Ternyata ayah dari bapak tersebut berasal dari Jawa yang datang ke Thailand sekitar tahun 1943 , sebagai seorang romusha yang dikirim oleh Jepang dimari.
Yang Alhamdulillah bisa melarikan diri dari romusha dan menikah dengan penduduk setempat di Pattani.
===============================
Romusha adalah catatan hitam seorang Sukarno. Ribuan bahkan ratusan ribu nyawa rakyat Indonesia yang begitu mencintai Bung Karno, mati dengan cara mengenaskan akibat sistem kerja paksa yang kejam zaman pendudukan Jepang. Ironis, karena justru Bung Karno yang ditugasi Jepang mendata dan “merayu” rakyatnya memasuki ranah kerja paksa yang mengerikan itu.

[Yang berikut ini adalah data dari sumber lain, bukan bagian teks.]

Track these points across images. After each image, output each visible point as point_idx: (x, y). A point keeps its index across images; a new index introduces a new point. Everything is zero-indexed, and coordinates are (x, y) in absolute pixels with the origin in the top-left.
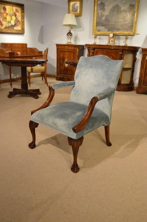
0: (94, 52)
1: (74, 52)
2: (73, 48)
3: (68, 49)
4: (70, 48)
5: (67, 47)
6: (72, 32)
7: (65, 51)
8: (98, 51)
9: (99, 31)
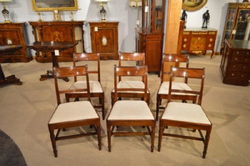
0: (42, 30)
1: (17, 31)
2: (14, 27)
3: (8, 29)
4: (11, 27)
5: (6, 26)
6: (7, 9)
7: (4, 31)
8: (46, 28)
9: (40, 7)
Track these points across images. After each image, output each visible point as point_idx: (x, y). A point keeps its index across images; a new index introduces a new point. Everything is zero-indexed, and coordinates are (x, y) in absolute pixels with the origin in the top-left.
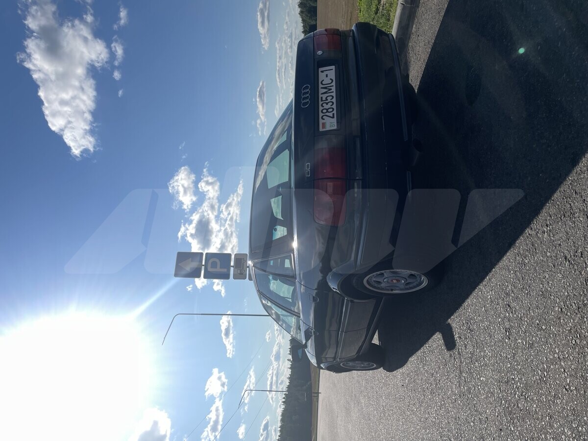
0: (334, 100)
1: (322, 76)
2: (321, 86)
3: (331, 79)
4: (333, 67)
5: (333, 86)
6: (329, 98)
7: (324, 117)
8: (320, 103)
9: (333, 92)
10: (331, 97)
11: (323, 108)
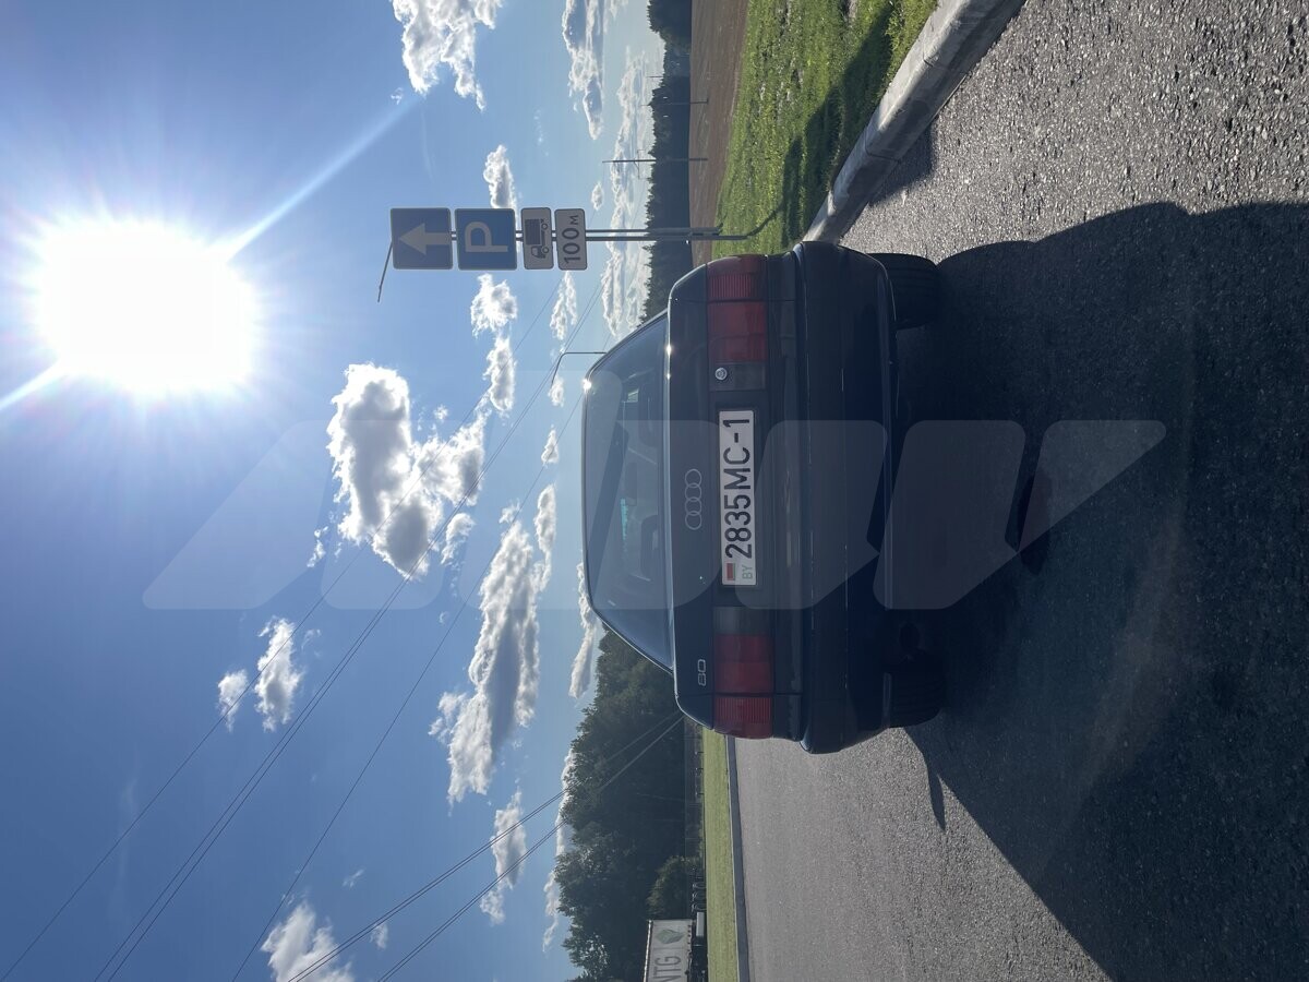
0: (751, 510)
1: (726, 436)
2: (724, 465)
3: (744, 449)
4: (749, 415)
5: (748, 470)
6: (741, 502)
7: (732, 551)
8: (724, 512)
9: (748, 487)
10: (744, 502)
11: (730, 527)
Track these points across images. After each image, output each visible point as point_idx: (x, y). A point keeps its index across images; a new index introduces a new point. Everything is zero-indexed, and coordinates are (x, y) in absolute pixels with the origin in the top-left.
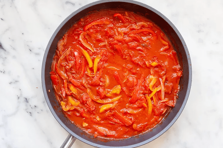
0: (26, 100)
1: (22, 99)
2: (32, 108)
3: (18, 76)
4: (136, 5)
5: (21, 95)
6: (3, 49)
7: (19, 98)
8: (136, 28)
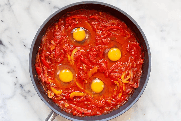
0: (22, 86)
1: (18, 86)
2: (26, 92)
3: (15, 67)
4: (105, 6)
5: (18, 82)
6: (3, 45)
7: (15, 84)
8: (108, 26)
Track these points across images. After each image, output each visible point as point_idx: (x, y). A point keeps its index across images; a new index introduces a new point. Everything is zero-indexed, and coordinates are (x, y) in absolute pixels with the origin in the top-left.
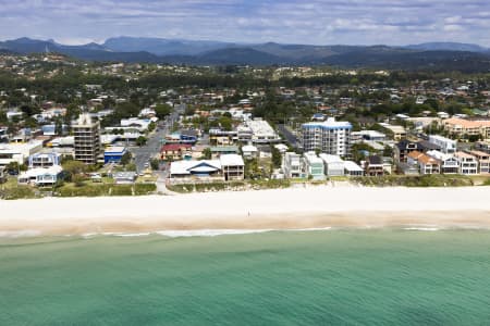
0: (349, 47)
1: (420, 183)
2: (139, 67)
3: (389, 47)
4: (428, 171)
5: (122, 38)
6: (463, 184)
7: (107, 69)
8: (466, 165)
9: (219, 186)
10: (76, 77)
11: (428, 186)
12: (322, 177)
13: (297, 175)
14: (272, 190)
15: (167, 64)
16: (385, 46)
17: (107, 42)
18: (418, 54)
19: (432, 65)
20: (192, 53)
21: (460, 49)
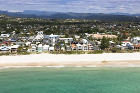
0: (93, 14)
1: (69, 53)
2: (26, 19)
3: (104, 14)
4: (73, 50)
5: (28, 11)
6: (82, 54)
7: (16, 19)
8: (84, 48)
9: (8, 54)
10: (5, 21)
11: (71, 54)
12: (41, 51)
13: (34, 51)
14: (24, 55)
15: (35, 18)
16: (102, 14)
17: (24, 11)
18: (112, 16)
19: (113, 19)
20: (48, 15)
21: (124, 15)
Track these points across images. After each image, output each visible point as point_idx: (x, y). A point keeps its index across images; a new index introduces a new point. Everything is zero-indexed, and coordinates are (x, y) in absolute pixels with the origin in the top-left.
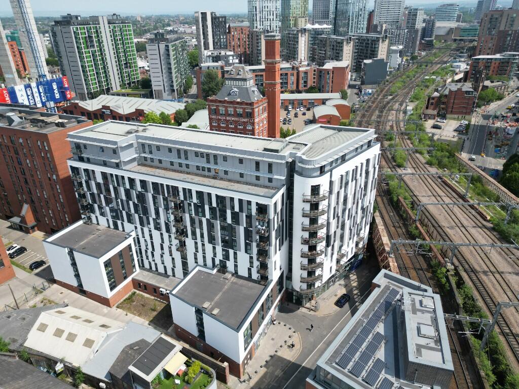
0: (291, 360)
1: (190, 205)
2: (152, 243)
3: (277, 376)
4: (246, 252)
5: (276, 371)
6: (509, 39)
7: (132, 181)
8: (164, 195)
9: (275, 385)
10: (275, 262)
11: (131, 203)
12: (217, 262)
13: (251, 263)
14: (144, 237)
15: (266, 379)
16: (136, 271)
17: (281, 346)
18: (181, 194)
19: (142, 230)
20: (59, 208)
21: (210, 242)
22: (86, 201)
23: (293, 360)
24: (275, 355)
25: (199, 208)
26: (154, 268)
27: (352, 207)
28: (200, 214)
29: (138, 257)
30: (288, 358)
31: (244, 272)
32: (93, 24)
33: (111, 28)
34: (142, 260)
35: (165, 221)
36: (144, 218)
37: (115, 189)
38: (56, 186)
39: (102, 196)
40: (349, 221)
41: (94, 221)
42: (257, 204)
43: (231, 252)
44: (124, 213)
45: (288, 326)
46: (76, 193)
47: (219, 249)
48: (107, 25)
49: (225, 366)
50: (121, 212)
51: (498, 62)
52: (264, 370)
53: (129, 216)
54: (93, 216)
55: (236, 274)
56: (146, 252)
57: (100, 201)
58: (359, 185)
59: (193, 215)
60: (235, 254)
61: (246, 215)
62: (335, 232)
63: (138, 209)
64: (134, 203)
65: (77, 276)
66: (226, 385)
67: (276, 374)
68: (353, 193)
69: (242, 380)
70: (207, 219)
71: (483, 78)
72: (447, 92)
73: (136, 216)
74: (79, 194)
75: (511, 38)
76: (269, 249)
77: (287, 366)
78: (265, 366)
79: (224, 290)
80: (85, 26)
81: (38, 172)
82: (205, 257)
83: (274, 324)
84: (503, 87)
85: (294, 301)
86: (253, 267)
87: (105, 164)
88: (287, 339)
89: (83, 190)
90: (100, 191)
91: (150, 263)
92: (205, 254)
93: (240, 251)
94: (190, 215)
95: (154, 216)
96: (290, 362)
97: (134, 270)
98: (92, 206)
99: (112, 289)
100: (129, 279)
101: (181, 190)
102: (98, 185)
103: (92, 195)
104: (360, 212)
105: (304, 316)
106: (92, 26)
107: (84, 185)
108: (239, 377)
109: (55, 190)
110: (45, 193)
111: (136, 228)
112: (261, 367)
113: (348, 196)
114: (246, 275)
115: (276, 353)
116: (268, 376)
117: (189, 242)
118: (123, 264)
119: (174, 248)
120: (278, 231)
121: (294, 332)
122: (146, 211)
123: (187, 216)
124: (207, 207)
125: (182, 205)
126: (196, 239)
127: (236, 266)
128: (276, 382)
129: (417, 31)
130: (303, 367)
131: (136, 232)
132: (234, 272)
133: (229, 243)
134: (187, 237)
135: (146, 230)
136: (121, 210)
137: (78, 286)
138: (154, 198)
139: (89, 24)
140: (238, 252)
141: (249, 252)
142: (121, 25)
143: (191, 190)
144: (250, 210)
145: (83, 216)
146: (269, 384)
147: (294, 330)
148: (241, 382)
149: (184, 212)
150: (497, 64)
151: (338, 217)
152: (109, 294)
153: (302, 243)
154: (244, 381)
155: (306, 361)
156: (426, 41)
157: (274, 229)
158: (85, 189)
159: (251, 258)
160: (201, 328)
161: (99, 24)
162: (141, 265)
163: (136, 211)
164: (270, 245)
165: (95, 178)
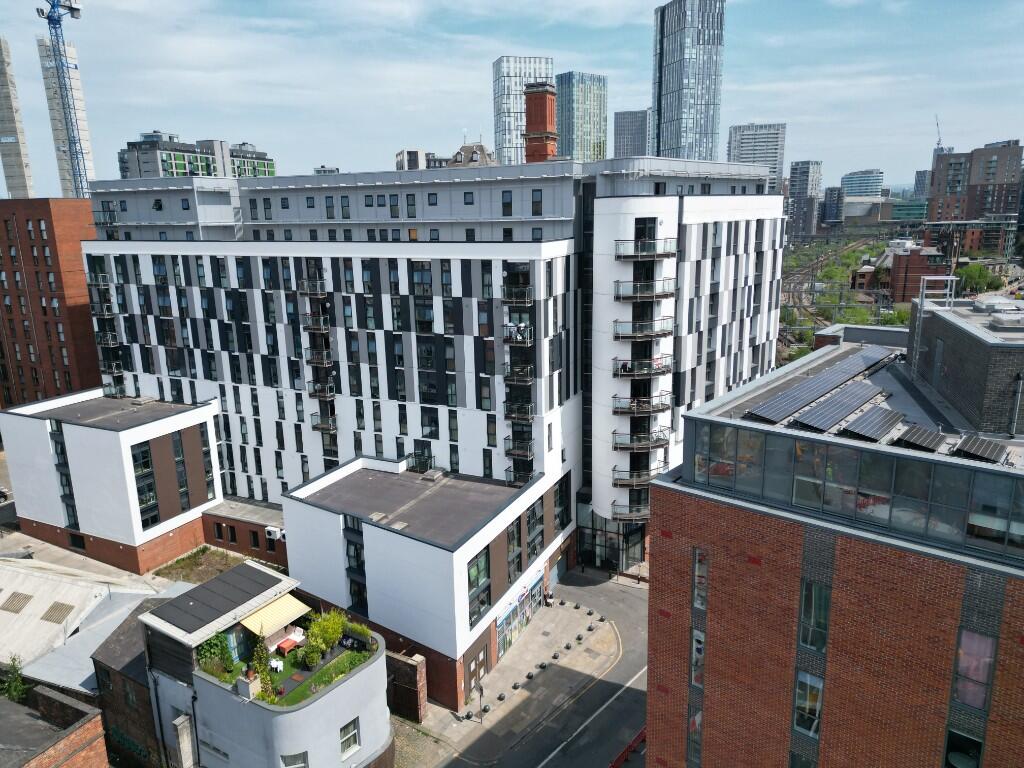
0: (596, 674)
1: (346, 301)
2: (257, 422)
3: (557, 708)
4: (479, 406)
5: (555, 696)
6: (990, 199)
7: (218, 264)
8: (288, 288)
9: (554, 725)
10: (550, 426)
11: (214, 323)
12: (409, 448)
13: (491, 434)
14: (238, 411)
15: (528, 714)
16: (214, 498)
17: (568, 647)
18: (328, 275)
19: (236, 390)
20: (58, 382)
21: (393, 395)
22: (114, 338)
23: (599, 675)
24: (551, 665)
25: (369, 308)
26: (258, 496)
27: (731, 324)
28: (371, 323)
29: (222, 468)
30: (588, 671)
31: (470, 464)
32: (202, 153)
33: (237, 163)
34: (233, 476)
35: (289, 358)
36: (243, 358)
37: (181, 293)
38: (57, 324)
39: (151, 319)
40: (724, 358)
41: (130, 390)
42: (506, 265)
43: (443, 411)
44: (197, 353)
45: (584, 609)
46: (95, 320)
47: (414, 409)
48: (228, 159)
49: (414, 663)
50: (191, 353)
51: (977, 231)
52: (521, 695)
53: (209, 359)
54: (128, 376)
55: (454, 472)
56: (243, 450)
57: (147, 334)
58: (743, 277)
59: (355, 329)
60: (453, 415)
61: (478, 303)
62: (693, 371)
63: (230, 339)
64: (221, 323)
65: (68, 499)
66: (418, 726)
67: (555, 702)
68: (731, 287)
69: (462, 712)
70: (387, 333)
71: (955, 248)
72: (889, 263)
73: (225, 355)
74: (101, 322)
75: (993, 198)
76: (535, 384)
77: (584, 687)
78: (525, 686)
79: (422, 497)
80: (186, 154)
81: (22, 299)
82: (381, 442)
83: (548, 605)
84: (997, 267)
85: (598, 563)
86: (495, 446)
87: (163, 234)
88: (584, 632)
89: (109, 309)
90: (147, 308)
91: (249, 480)
92: (380, 430)
93: (464, 405)
94: (347, 329)
95: (264, 350)
96: (591, 679)
97: (210, 496)
98: (127, 350)
99: (146, 525)
100: (195, 513)
101: (327, 265)
102: (144, 291)
103: (130, 321)
104: (747, 351)
105: (624, 591)
106: (199, 156)
107: (114, 299)
108: (453, 706)
109: (54, 337)
110: (32, 350)
111: (222, 389)
112: (515, 687)
113: (721, 289)
114: (479, 472)
115: (555, 661)
116: (532, 709)
117: (344, 404)
118: (181, 469)
119: (306, 428)
120: (556, 344)
121: (602, 620)
122: (246, 341)
123: (341, 333)
124: (386, 299)
125: (328, 305)
126: (360, 393)
127: (454, 450)
128: (556, 720)
129: (811, 200)
130: (628, 688)
131: (223, 402)
132: (449, 469)
133: (439, 389)
134: (339, 391)
135: (245, 389)
136: (192, 346)
137: (70, 526)
138: (267, 299)
139: (194, 152)
140: (460, 411)
141: (486, 403)
142: (256, 161)
143: (350, 260)
144: (487, 286)
145: (106, 379)
146: (536, 724)
147: (599, 617)
148: (458, 719)
149: (334, 324)
150: (977, 235)
151: (700, 334)
152: (140, 537)
153: (615, 375)
154: (468, 717)
155: (636, 677)
156: (828, 223)
157: (546, 335)
158: (116, 309)
159: (491, 420)
160: (358, 578)
161: (213, 154)
162: (230, 491)
163: (225, 346)
164: (536, 373)
165: (138, 275)
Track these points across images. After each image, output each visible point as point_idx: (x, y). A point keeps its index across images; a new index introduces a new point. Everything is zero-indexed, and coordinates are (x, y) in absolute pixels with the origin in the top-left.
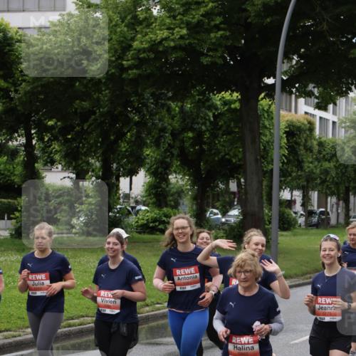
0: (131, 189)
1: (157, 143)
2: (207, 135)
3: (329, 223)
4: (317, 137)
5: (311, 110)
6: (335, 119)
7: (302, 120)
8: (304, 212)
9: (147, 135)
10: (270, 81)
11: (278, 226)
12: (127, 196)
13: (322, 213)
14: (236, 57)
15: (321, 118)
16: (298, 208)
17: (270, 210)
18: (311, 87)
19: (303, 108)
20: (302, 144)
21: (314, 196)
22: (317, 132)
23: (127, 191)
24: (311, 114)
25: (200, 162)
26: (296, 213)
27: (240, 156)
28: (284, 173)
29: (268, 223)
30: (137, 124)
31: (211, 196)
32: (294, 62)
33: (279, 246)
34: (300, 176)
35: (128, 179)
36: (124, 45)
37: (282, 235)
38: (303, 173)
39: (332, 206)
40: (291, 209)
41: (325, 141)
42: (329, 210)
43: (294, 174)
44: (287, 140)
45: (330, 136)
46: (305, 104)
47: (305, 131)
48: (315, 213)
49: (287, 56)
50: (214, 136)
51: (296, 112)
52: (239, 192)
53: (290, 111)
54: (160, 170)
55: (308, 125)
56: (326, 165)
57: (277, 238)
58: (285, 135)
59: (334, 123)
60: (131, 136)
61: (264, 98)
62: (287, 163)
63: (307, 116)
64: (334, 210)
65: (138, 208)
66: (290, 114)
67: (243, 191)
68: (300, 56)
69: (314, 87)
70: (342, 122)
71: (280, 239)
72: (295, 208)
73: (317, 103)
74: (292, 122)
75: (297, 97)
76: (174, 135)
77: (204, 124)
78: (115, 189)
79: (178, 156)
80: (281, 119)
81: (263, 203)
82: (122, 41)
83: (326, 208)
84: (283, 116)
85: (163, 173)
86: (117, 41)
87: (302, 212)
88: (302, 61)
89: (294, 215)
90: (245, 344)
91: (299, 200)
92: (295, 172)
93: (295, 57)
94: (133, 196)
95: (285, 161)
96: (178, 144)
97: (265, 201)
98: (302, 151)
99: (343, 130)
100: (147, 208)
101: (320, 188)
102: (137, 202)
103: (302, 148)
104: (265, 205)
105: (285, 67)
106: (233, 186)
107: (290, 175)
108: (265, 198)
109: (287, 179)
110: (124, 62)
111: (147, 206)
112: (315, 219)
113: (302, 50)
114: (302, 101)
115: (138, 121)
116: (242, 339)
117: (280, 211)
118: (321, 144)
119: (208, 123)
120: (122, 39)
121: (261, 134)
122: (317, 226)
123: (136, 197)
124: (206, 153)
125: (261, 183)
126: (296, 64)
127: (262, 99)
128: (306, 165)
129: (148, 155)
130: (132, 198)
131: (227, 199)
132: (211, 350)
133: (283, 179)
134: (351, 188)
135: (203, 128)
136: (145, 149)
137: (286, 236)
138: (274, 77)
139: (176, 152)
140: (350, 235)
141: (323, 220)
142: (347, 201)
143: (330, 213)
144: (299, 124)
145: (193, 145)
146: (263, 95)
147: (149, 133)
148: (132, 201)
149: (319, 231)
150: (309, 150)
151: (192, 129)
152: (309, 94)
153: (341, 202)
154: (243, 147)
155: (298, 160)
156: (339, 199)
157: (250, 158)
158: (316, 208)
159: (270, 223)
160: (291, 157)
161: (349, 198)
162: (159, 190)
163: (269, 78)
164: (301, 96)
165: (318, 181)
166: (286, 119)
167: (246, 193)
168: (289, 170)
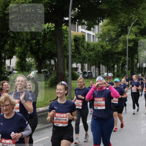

Bung Karno, dalam biografi yang ditulis Cindy Adams, mengakui itu semua dengan hati remuk. Bung Karno tahu para romusha yang dikirim ke Burma, hampir 99 persen mati. Ada yang mati kelaparan, mati disiksa, mati dipenggal kepalanya, mati di dalam gerbong kereta tertutup yang berisi ribuan romusha. Mereka dipaksa bekerja hingga tinggal kulit pembalut tulang.
Inilah pernyataan Bung Karno tentang romusha :
“Sesungguhnya akulah –Sukarno– yang mengirim mereka kerja paksa. Ya, akulah orangnya. Aku menyuruh mereka berlayar menuju kematian. Ya, ya, ya, ya akulah orangnya. Aku membuat pernyataan untuk menyokong pengerahan romusha
Aku bergambar dekat Bogor dengan topi di kepala dan cangkul di tangan untuk menunjukkan betapa mudah dan enaknya menjadi seorang romusha. Dengan para wartawan, juru potret, Gunseikan –Kepala Pemerintahan Militer- dan para pembesar pemerintahan aku membuat perjalanan ke Banten untuk menyaksikan tulang-tulang-kerangka-hidup yang menimbulkan belas, membudak di garis-belakang, itu jauh di dalam tambang batubara dan tambang mas. Mengerikan. Ini membikin hati di dalam seperti diremuk-remuk.”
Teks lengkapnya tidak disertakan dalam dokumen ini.